### [What the exercise asks]
Your task is to copy each line of the listing that contains the word "domain".

### [Input data]

• • •

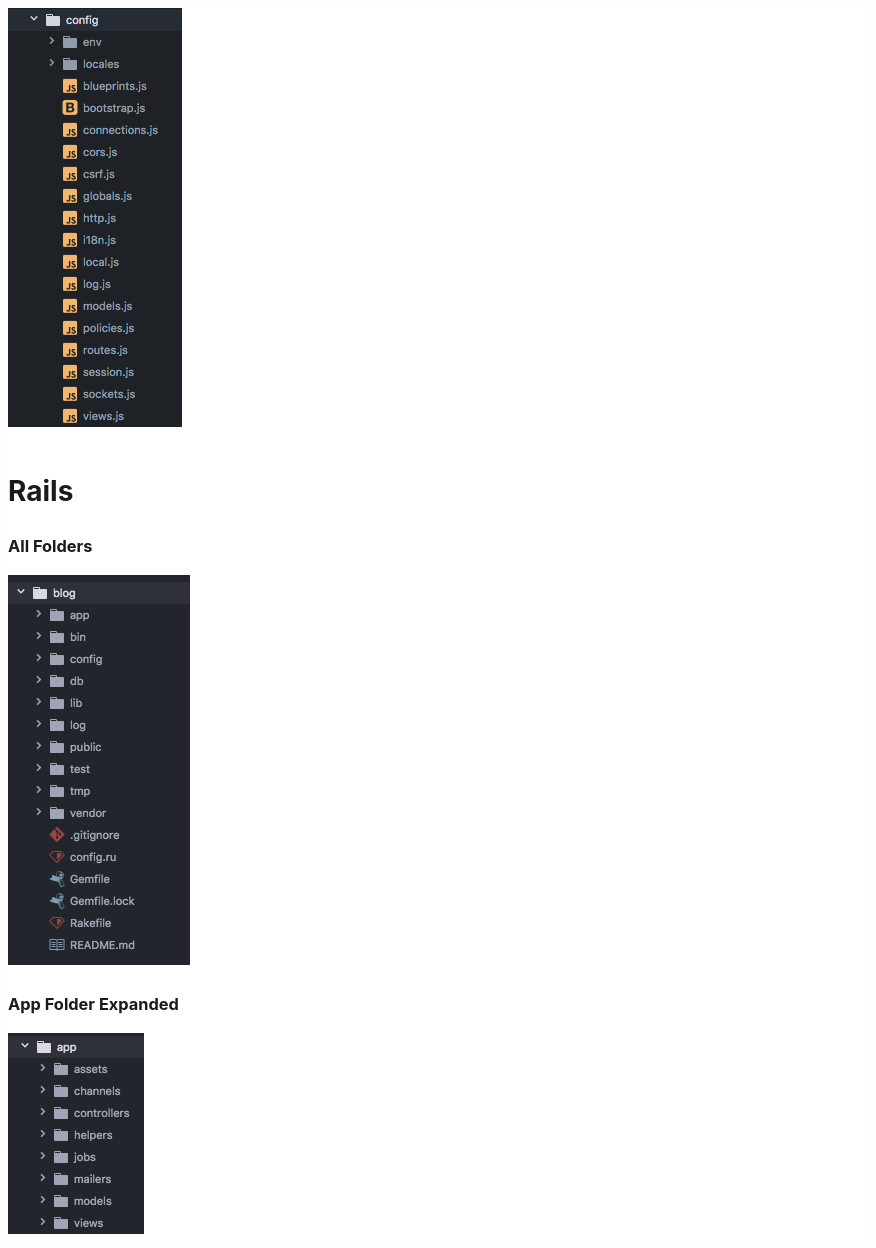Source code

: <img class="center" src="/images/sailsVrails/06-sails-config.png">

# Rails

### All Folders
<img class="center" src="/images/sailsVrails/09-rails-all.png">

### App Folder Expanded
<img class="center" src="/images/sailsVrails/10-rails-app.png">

• • •

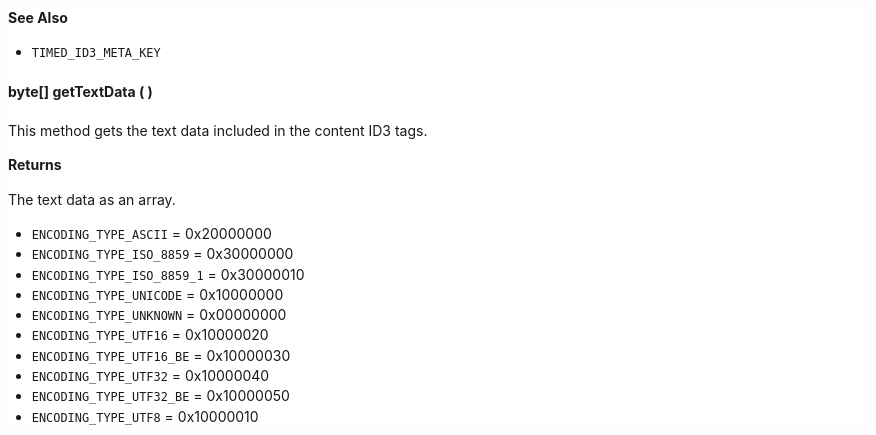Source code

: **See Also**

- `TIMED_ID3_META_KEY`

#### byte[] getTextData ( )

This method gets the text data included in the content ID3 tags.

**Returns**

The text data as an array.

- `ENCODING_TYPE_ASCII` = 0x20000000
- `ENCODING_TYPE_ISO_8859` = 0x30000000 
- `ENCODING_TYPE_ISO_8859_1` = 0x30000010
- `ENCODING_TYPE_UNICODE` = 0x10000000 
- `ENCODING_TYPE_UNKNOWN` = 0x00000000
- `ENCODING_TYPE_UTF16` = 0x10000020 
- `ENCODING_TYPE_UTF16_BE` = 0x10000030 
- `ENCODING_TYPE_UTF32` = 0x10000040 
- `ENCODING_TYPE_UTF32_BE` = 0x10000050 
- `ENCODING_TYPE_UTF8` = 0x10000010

• • •

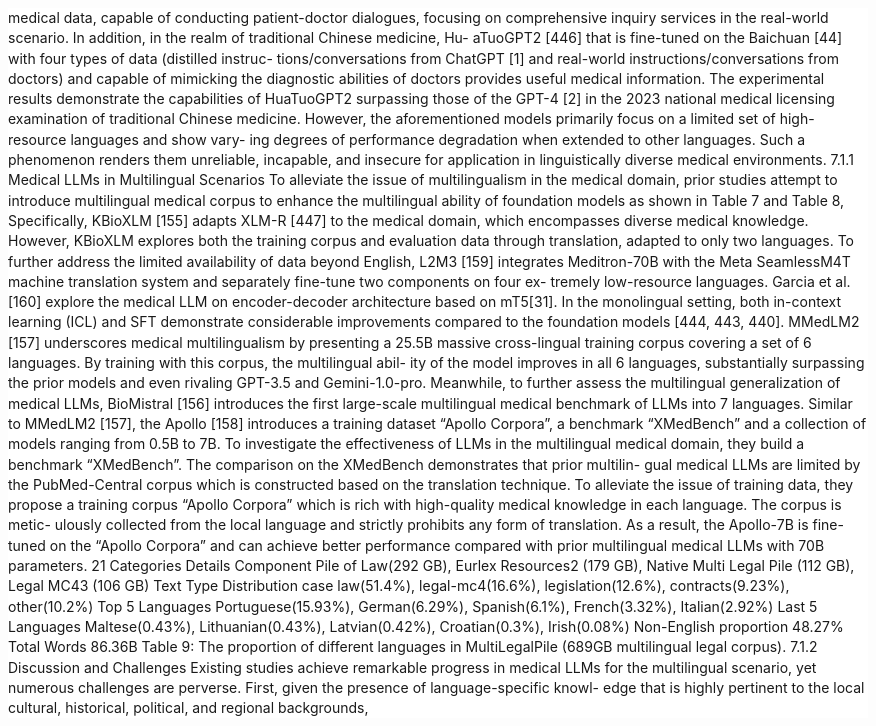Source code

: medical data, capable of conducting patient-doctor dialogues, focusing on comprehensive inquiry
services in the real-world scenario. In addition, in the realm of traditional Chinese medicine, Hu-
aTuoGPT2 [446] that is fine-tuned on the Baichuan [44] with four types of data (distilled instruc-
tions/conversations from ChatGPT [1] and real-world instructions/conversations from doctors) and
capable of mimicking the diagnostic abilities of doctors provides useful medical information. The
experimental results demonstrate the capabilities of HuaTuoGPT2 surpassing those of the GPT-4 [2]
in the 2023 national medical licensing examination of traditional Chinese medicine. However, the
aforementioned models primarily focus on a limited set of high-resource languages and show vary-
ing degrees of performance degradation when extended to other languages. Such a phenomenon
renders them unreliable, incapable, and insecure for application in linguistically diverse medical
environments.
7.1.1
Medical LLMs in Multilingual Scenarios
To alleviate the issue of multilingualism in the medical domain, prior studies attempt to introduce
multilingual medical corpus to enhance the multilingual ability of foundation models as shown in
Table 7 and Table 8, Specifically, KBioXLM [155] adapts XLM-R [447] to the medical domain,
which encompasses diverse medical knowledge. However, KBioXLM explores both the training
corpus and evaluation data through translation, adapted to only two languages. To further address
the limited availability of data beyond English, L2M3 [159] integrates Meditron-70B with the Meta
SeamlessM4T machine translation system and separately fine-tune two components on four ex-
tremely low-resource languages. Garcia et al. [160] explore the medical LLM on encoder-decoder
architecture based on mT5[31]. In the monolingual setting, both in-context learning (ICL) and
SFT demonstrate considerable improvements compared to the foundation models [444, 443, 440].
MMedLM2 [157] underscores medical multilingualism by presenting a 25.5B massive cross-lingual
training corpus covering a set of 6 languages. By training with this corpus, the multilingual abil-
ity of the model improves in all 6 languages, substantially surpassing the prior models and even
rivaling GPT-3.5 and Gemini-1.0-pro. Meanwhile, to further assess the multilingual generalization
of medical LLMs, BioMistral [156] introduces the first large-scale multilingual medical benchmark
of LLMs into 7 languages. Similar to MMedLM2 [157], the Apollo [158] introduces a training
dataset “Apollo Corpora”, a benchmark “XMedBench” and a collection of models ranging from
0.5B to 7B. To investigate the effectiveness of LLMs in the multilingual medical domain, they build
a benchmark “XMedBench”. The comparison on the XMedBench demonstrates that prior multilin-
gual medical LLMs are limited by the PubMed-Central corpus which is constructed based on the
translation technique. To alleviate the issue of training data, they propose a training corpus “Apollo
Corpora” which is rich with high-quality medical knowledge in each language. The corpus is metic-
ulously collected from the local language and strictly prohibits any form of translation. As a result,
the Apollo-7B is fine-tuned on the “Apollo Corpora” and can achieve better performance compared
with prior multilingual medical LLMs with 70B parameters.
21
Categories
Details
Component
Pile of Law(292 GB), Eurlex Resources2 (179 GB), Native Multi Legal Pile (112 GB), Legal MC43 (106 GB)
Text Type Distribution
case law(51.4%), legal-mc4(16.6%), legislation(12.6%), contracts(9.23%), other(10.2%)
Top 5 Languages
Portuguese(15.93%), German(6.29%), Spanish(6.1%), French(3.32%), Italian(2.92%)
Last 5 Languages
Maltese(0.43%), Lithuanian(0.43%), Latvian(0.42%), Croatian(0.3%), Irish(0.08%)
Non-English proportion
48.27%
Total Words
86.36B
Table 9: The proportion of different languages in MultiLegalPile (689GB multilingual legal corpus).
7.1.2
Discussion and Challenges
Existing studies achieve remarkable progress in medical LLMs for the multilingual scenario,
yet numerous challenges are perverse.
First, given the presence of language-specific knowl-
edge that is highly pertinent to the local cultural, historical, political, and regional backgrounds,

• • •

### [Answer space]
To alleviate the issue of multilingualism in the medical domain, prior studies attempt to introduce
Table 7 and Table 8, Specifically, KBioXLM [155] adapts XLM-R [447] to the medical domain,
0.5B to 7B. To investigate the effectiveness of LLMs in the multilingual medical domain, they build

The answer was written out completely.